First, just so you're clear, there really is no such thing as a hard radius for an atom or ion. It's a purely experimental parameter.
Of your two potential explanations, #1 is certainly the most important for most ions. But I don't regard #2 as nonsense at all, although in most cases it's not a large contributor to the effective ionic radius. If you have two electrons in the same shell, they will shield each other. For instance, in the case of Mg, each 2s electron partially blocks the other from the full power of the nuclear core charge (because each electron spends some of its time closer to the nucleus than the other). If you were able to remove a single electron, the effective core charge felt by the other would be increased, which would lead to some degree of contraction. But Mg+ doesn't really persist for any length of time, and since the ionic radius is basically determined by measuring the inter-nuclear distance and dividing by two, you won't really find any values for the ionic radius of Mg+ to demonstrate this effect.

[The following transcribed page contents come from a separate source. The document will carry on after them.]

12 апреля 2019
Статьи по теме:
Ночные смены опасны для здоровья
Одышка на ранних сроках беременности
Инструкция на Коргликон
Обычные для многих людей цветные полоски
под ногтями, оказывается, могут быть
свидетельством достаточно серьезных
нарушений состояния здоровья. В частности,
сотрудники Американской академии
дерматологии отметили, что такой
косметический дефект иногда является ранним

Technically speaking, the 2s electrons of Magnesium also shield the 1s electrons because of penetration effects, but the degree of it is very tiny. Nevertheless, this does mean that removing the 2s electrons will also cause contraction of the 1s electrons. Therefore some of the observed smaller atomic radius of Mg2+ compared to Mg is resulting from your explanation #2. But, it's such a small effect compared to the loss of an entire shell that it's almost not worth mentioning. I can't put any exact numbers on it off the top of my head but of the ~45 pm difference in radius between Mg and Mg2+, I'd guess your explanation #2 accounts for no more than ~2 pm of it. To find out for sure you'd have to do some kind of calculation of the atomic wavefunctions to see what kind of contraction you get for the inner shell electrons when you remove those in the outer shell, or look for indirect evidence (photoelectron spectra, possibly).